The Dud Avocado by Elaine Dundy

Title: The Dud Avocado
Author: Elaine Dundy
Published: 1958
Source: Library
Rating: 4 out of 5

The Dud Avocado.indd

It’s 1958 and Sally Jay Gorce, hair “dyed a marvelous shade of pale red so popular with Parisian tarts”, is an aspiring actress in her early 20’s and living in Paris courtesy of her rich Uncle Roger who, after one too many runaway attempts as a teenager, told her he would pay her way for two years once she had finished college so she could have the adventures she dreamt of having.

“I just want to eat about a hundred million oysters and two tons of caviar and go swimming naked in champagne…”

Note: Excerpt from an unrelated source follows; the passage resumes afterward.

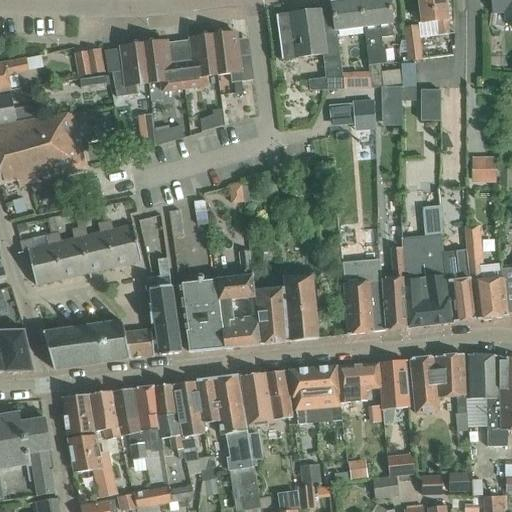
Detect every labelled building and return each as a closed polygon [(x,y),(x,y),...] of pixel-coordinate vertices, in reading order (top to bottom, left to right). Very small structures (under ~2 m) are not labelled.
[(335,32),(362,28),(363,28),(359,0),(346,0),(330,3),(332,17),(335,32)] [(383,86),(379,64),(387,63),(385,49),(382,49),(380,37),(392,35),(390,24),(392,23),(388,0),(359,0),(363,28),(362,28),(371,88),(383,86)] [(418,0),(421,24),(435,22),(437,36),(449,34),(446,19),(447,19),(444,0),(418,0)] [(511,0),(490,0),(492,13),(504,11),(505,18),(511,17),(511,0)] [(342,89),(335,32),(332,17),(321,18),(319,10),(276,16),(282,59),(323,54),(326,78),(309,80),(310,91),(342,89)] [(417,25),(403,28),(402,28),(407,62),(422,60),(417,25)] [(230,83),(253,80),(250,55),(238,57),(235,33),(224,34),(219,30),(215,35),(212,36),(217,75),(229,74),(230,83)] [(189,39),(192,62),(180,64),(184,89),(206,86),(205,77),(217,75),(212,36),(209,36),(204,32),(200,37),(189,39)] [(169,65),(166,41),(155,43),(150,39),(146,44),(143,44),(148,84),(160,82),(161,92),(184,89),(180,64),(169,65)] [(120,47),(123,71),(111,72),(116,97),(137,95),(136,85),(148,84),(143,44),(140,45),(134,41),(131,46),(120,47)] [(99,49),(84,52),(72,54),(76,77),(104,72),(99,49)] [(34,57),(14,62),(0,64),(0,92),(10,91),(8,75),(16,73),(16,72),(26,69),(35,61),(34,57)] [(421,70),(437,73),(438,62),(423,59),(421,70)] [(105,87),(103,76),(79,80),(80,90),(105,87)] [(381,125),(400,125),(400,87),(381,87),(381,125)] [(439,90),(420,90),(420,121),(439,121),(439,90)] [(0,124),(35,118),(33,105),(20,107),(20,109),(13,110),(10,94),(0,96),(0,124)] [(375,130),(372,100),(351,102),(354,131),(375,130)] [(85,169),(71,113),(0,125),(0,184),(16,180),(19,187),(85,169)] [(156,146),(154,133),(140,135),(142,150),(156,146)] [(495,183),(495,158),(470,158),(470,184),(495,183)] [(497,187),(511,188),(511,169),(498,168),(497,187)] [(239,186),(227,186),(227,203),(240,203),(239,186)] [(381,198),(379,223),(390,224),(392,198),(381,198)] [(204,208),(203,201),(193,202),(194,210),(204,208)] [(424,236),(401,238),(401,247),(405,297),(408,328),(452,323),(448,299),(448,297),(445,278),(440,235),(438,206),(422,208),(424,236)] [(205,216),(204,208),(194,210),(196,218),(205,216)] [(169,220),(180,218),(179,211),(168,212),(169,220)] [(138,220),(143,237),(158,232),(153,216),(138,220)] [(206,224),(205,216),(196,218),(197,225),(206,224)] [(170,228),(181,226),(180,218),(169,220),(170,228)] [(111,221),(103,223),(114,267),(141,261),(132,225),(113,230),(111,221)] [(85,227),(77,229),(88,273),(114,267),(103,223),(98,224),(101,233),(87,236),(85,227)] [(170,228),(171,235),(182,234),(181,226),(170,228)] [(478,266),(478,264),(482,264),(479,226),(466,227),(466,243),(466,252),(470,281),(474,281),(478,320),(507,316),(503,278),(501,278),(500,278),(499,264),(478,266)] [(59,233),(51,235),(62,279),(88,273),(77,229),(72,230),(74,239),(62,242),(59,233)] [(35,286),(62,279),(51,235),(46,236),(48,246),(34,249),(32,239),(19,242),(21,252),(27,250),(35,286)] [(405,297),(401,247),(391,248),(393,278),(381,279),(386,330),(408,328),(405,297)] [(251,269),(249,251),(239,252),(237,252),(239,270),(251,269)] [(453,298),(448,299),(452,323),(474,320),(470,281),(466,252),(444,253),(447,283),(451,282),(453,298)] [(151,333),(154,355),(159,354),(159,356),(181,354),(167,258),(157,260),(159,276),(151,278),(145,278),(147,295),(150,295),(151,305),(148,305),(150,325),(155,325),(155,332),(151,333)] [(342,265),(344,285),(343,285),(348,334),(384,330),(377,262),(342,265)] [(511,265),(500,267),(501,278),(503,278),(507,316),(511,315),(511,265)] [(178,277),(190,353),(225,349),(217,281),(184,285),(182,276),(178,277)] [(225,349),(260,345),(254,291),(253,276),(217,281),(225,349)] [(284,288),(254,291),(260,345),(318,338),(312,276),(284,278),(284,288)] [(154,355),(151,333),(151,331),(124,334),(122,322),(43,333),(54,369),(96,365),(127,359),(154,357),(154,355)] [(1,331),(0,330),(0,373),(10,373),(1,331)] [(24,330),(1,331),(10,373),(33,372),(24,330)] [(467,431),(466,414),(463,355),(434,357),(439,398),(456,397),(458,414),(454,414),(455,432),(467,431)] [(498,392),(497,355),(466,355),(468,393),(498,392)] [(511,359),(499,356),(500,399),(466,399),(467,427),(486,427),(486,447),(506,446),(506,430),(511,430),(511,359)] [(415,414),(427,413),(438,412),(432,357),(410,360),(415,414)] [(379,363),(383,410),(382,410),(383,425),(392,424),(394,409),(408,408),(405,361),(379,363)] [(375,363),(336,366),(339,404),(367,402),(366,390),(377,389),(375,363)] [(336,366),(310,369),(311,382),(314,381),(318,423),(331,422),(340,421),(339,404),(336,366)] [(296,425),(305,424),(318,423),(314,381),(311,382),(310,369),(289,371),(296,425)] [(284,372),(262,374),(270,423),(272,423),(272,421),(291,417),(284,372)] [(248,426),(270,423),(262,374),(240,376),(248,426)] [(227,459),(230,473),(254,468),(253,459),(251,459),(247,434),(237,376),(198,381),(204,424),(218,421),(220,436),(226,435),(230,458),(227,459)] [(195,382),(173,384),(185,458),(186,462),(199,460),(195,439),(191,440),(191,436),(205,434),(195,382)] [(173,384),(156,386),(158,413),(159,413),(160,415),(159,415),(162,439),(170,437),(173,451),(177,450),(181,459),(185,458),(173,384)] [(134,388),(142,431),(143,442),(149,442),(149,429),(158,426),(156,414),(158,413),(156,386),(134,388)] [(146,454),(143,442),(142,431),(139,431),(133,389),(112,391),(122,436),(129,435),(133,456),(146,454)] [(88,394),(95,431),(95,432),(104,430),(105,434),(106,440),(120,438),(111,392),(88,394)] [(67,436),(95,431),(88,394),(62,398),(67,436)] [(28,482),(35,481),(37,496),(54,493),(48,451),(51,450),(46,419),(21,422),(19,413),(0,416),(0,499),(2,499),(0,488),(0,469),(25,465),(28,482)] [(98,499),(105,497),(115,493),(110,467),(110,466),(108,455),(100,457),(96,435),(67,439),(74,473),(93,469),(95,477),(91,478),(92,486),(95,486),(98,499)] [(258,447),(250,448),(251,459),(253,459),(255,459),(259,458),(258,447)] [(386,457),(388,476),(388,478),(396,477),(413,476),(411,455),(386,457)] [(364,460),(347,462),(349,481),(366,478),(364,460)] [(320,484),(319,465),(301,467),(303,486),(320,484)] [(254,468),(230,473),(236,509),(236,511),(237,511),(239,511),(238,511),(259,511),(259,506),(261,506),(254,468)] [(467,473),(447,473),(448,493),(468,493),(467,473)] [(388,478),(388,476),(371,478),(374,500),(398,497),(396,477),(388,478)] [(441,496),(441,494),(441,476),(420,477),(421,493),(421,497),(441,496)] [(191,486),(171,490),(173,502),(193,498),(191,486)] [(296,487),(296,492),(298,510),(315,508),(312,486),(296,487)] [(171,490),(153,493),(155,506),(173,502),(171,490)] [(152,491),(134,494),(137,511),(149,511),(149,507),(155,506),(153,493),(152,491)] [(295,493),(284,494),(286,508),(297,507),(295,493)] [(121,511),(130,510),(130,511),(137,511),(134,494),(118,497),(121,511)] [(505,511),(505,496),(504,496),(484,497),(484,511),(505,511)] [(36,502),(37,511),(59,511),(57,498),(36,502)] [(81,506),(82,511),(117,511),(114,500),(81,506)]
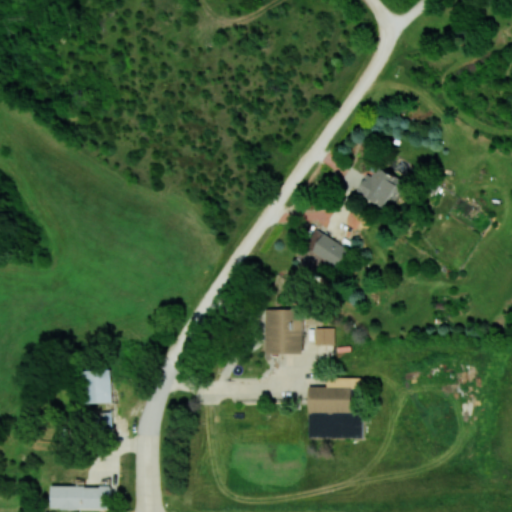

Dying her hair is just one of the many ways she has embraced the Parisian way of life; she hangs out with artists, stays up late drinking absinthe and has become the lover of an Italian diplomat (not his mistress, he already has one of those). From pretty much page one of the book, her life is disorganised and chaotic; when we meet her, she is in an evening gown in the middle of the day as she slept late and missed picking up her clothes at the dry cleaners.

“That’s the story of my life. Someone’s behavior strikes me as a bit odd and the next thing I know all hell breaks loose.”

It’s hard to describe the plot for The Dud Avocado because there isn’t much of a one thanks to how wonderfully chaotic, unpredictable, and flighty Sally Jay is. An accidental meeting with fellow American Larry sees her instantly falling in love with him and out of love with her diplomat for example. Then, after being offered a role in one of Larry’s plays, she becomes a minor hit and starts to do a bit of acting. That’s when she isn’t being an artists muse, bombarding the American Embassy with letters because she’s lost her passport or abandoning her boyfriend to disappear to the South of France for the fun of it.

“I only did it because it seemed to be the glamorous thing to do at the time. It was my ideal of glamour.”

Because the book is cleverly written, smart and funny and Sally Jay so clueless but well meaning you can’t help but like her, this lack of a solid storyline didn’t bother me at all. I found myself reading eagerly and turning the pages quickly.  In fact, the least satisfying part of the book for me, are the final chapters, which give Sally Jay an almost fairy tale ending and attempt to pull everything together – they just feel a little tacked on. This slight disappointment wouldn’t stop me recommending this book though because it still feels fresh and modern and, if I remember back to my 20 year old self and what I wanted to do, see, and be, entirely relateable (though I went jet black with my hair, not red!).

“It’s just that I know the world is so wide and full of people and exciting things that I just go crazy every day stuck in these institutions. I mean if I don’t get started soon, how will I get the chance to sharpen my wits? It takes lots of training. You have to start very young.”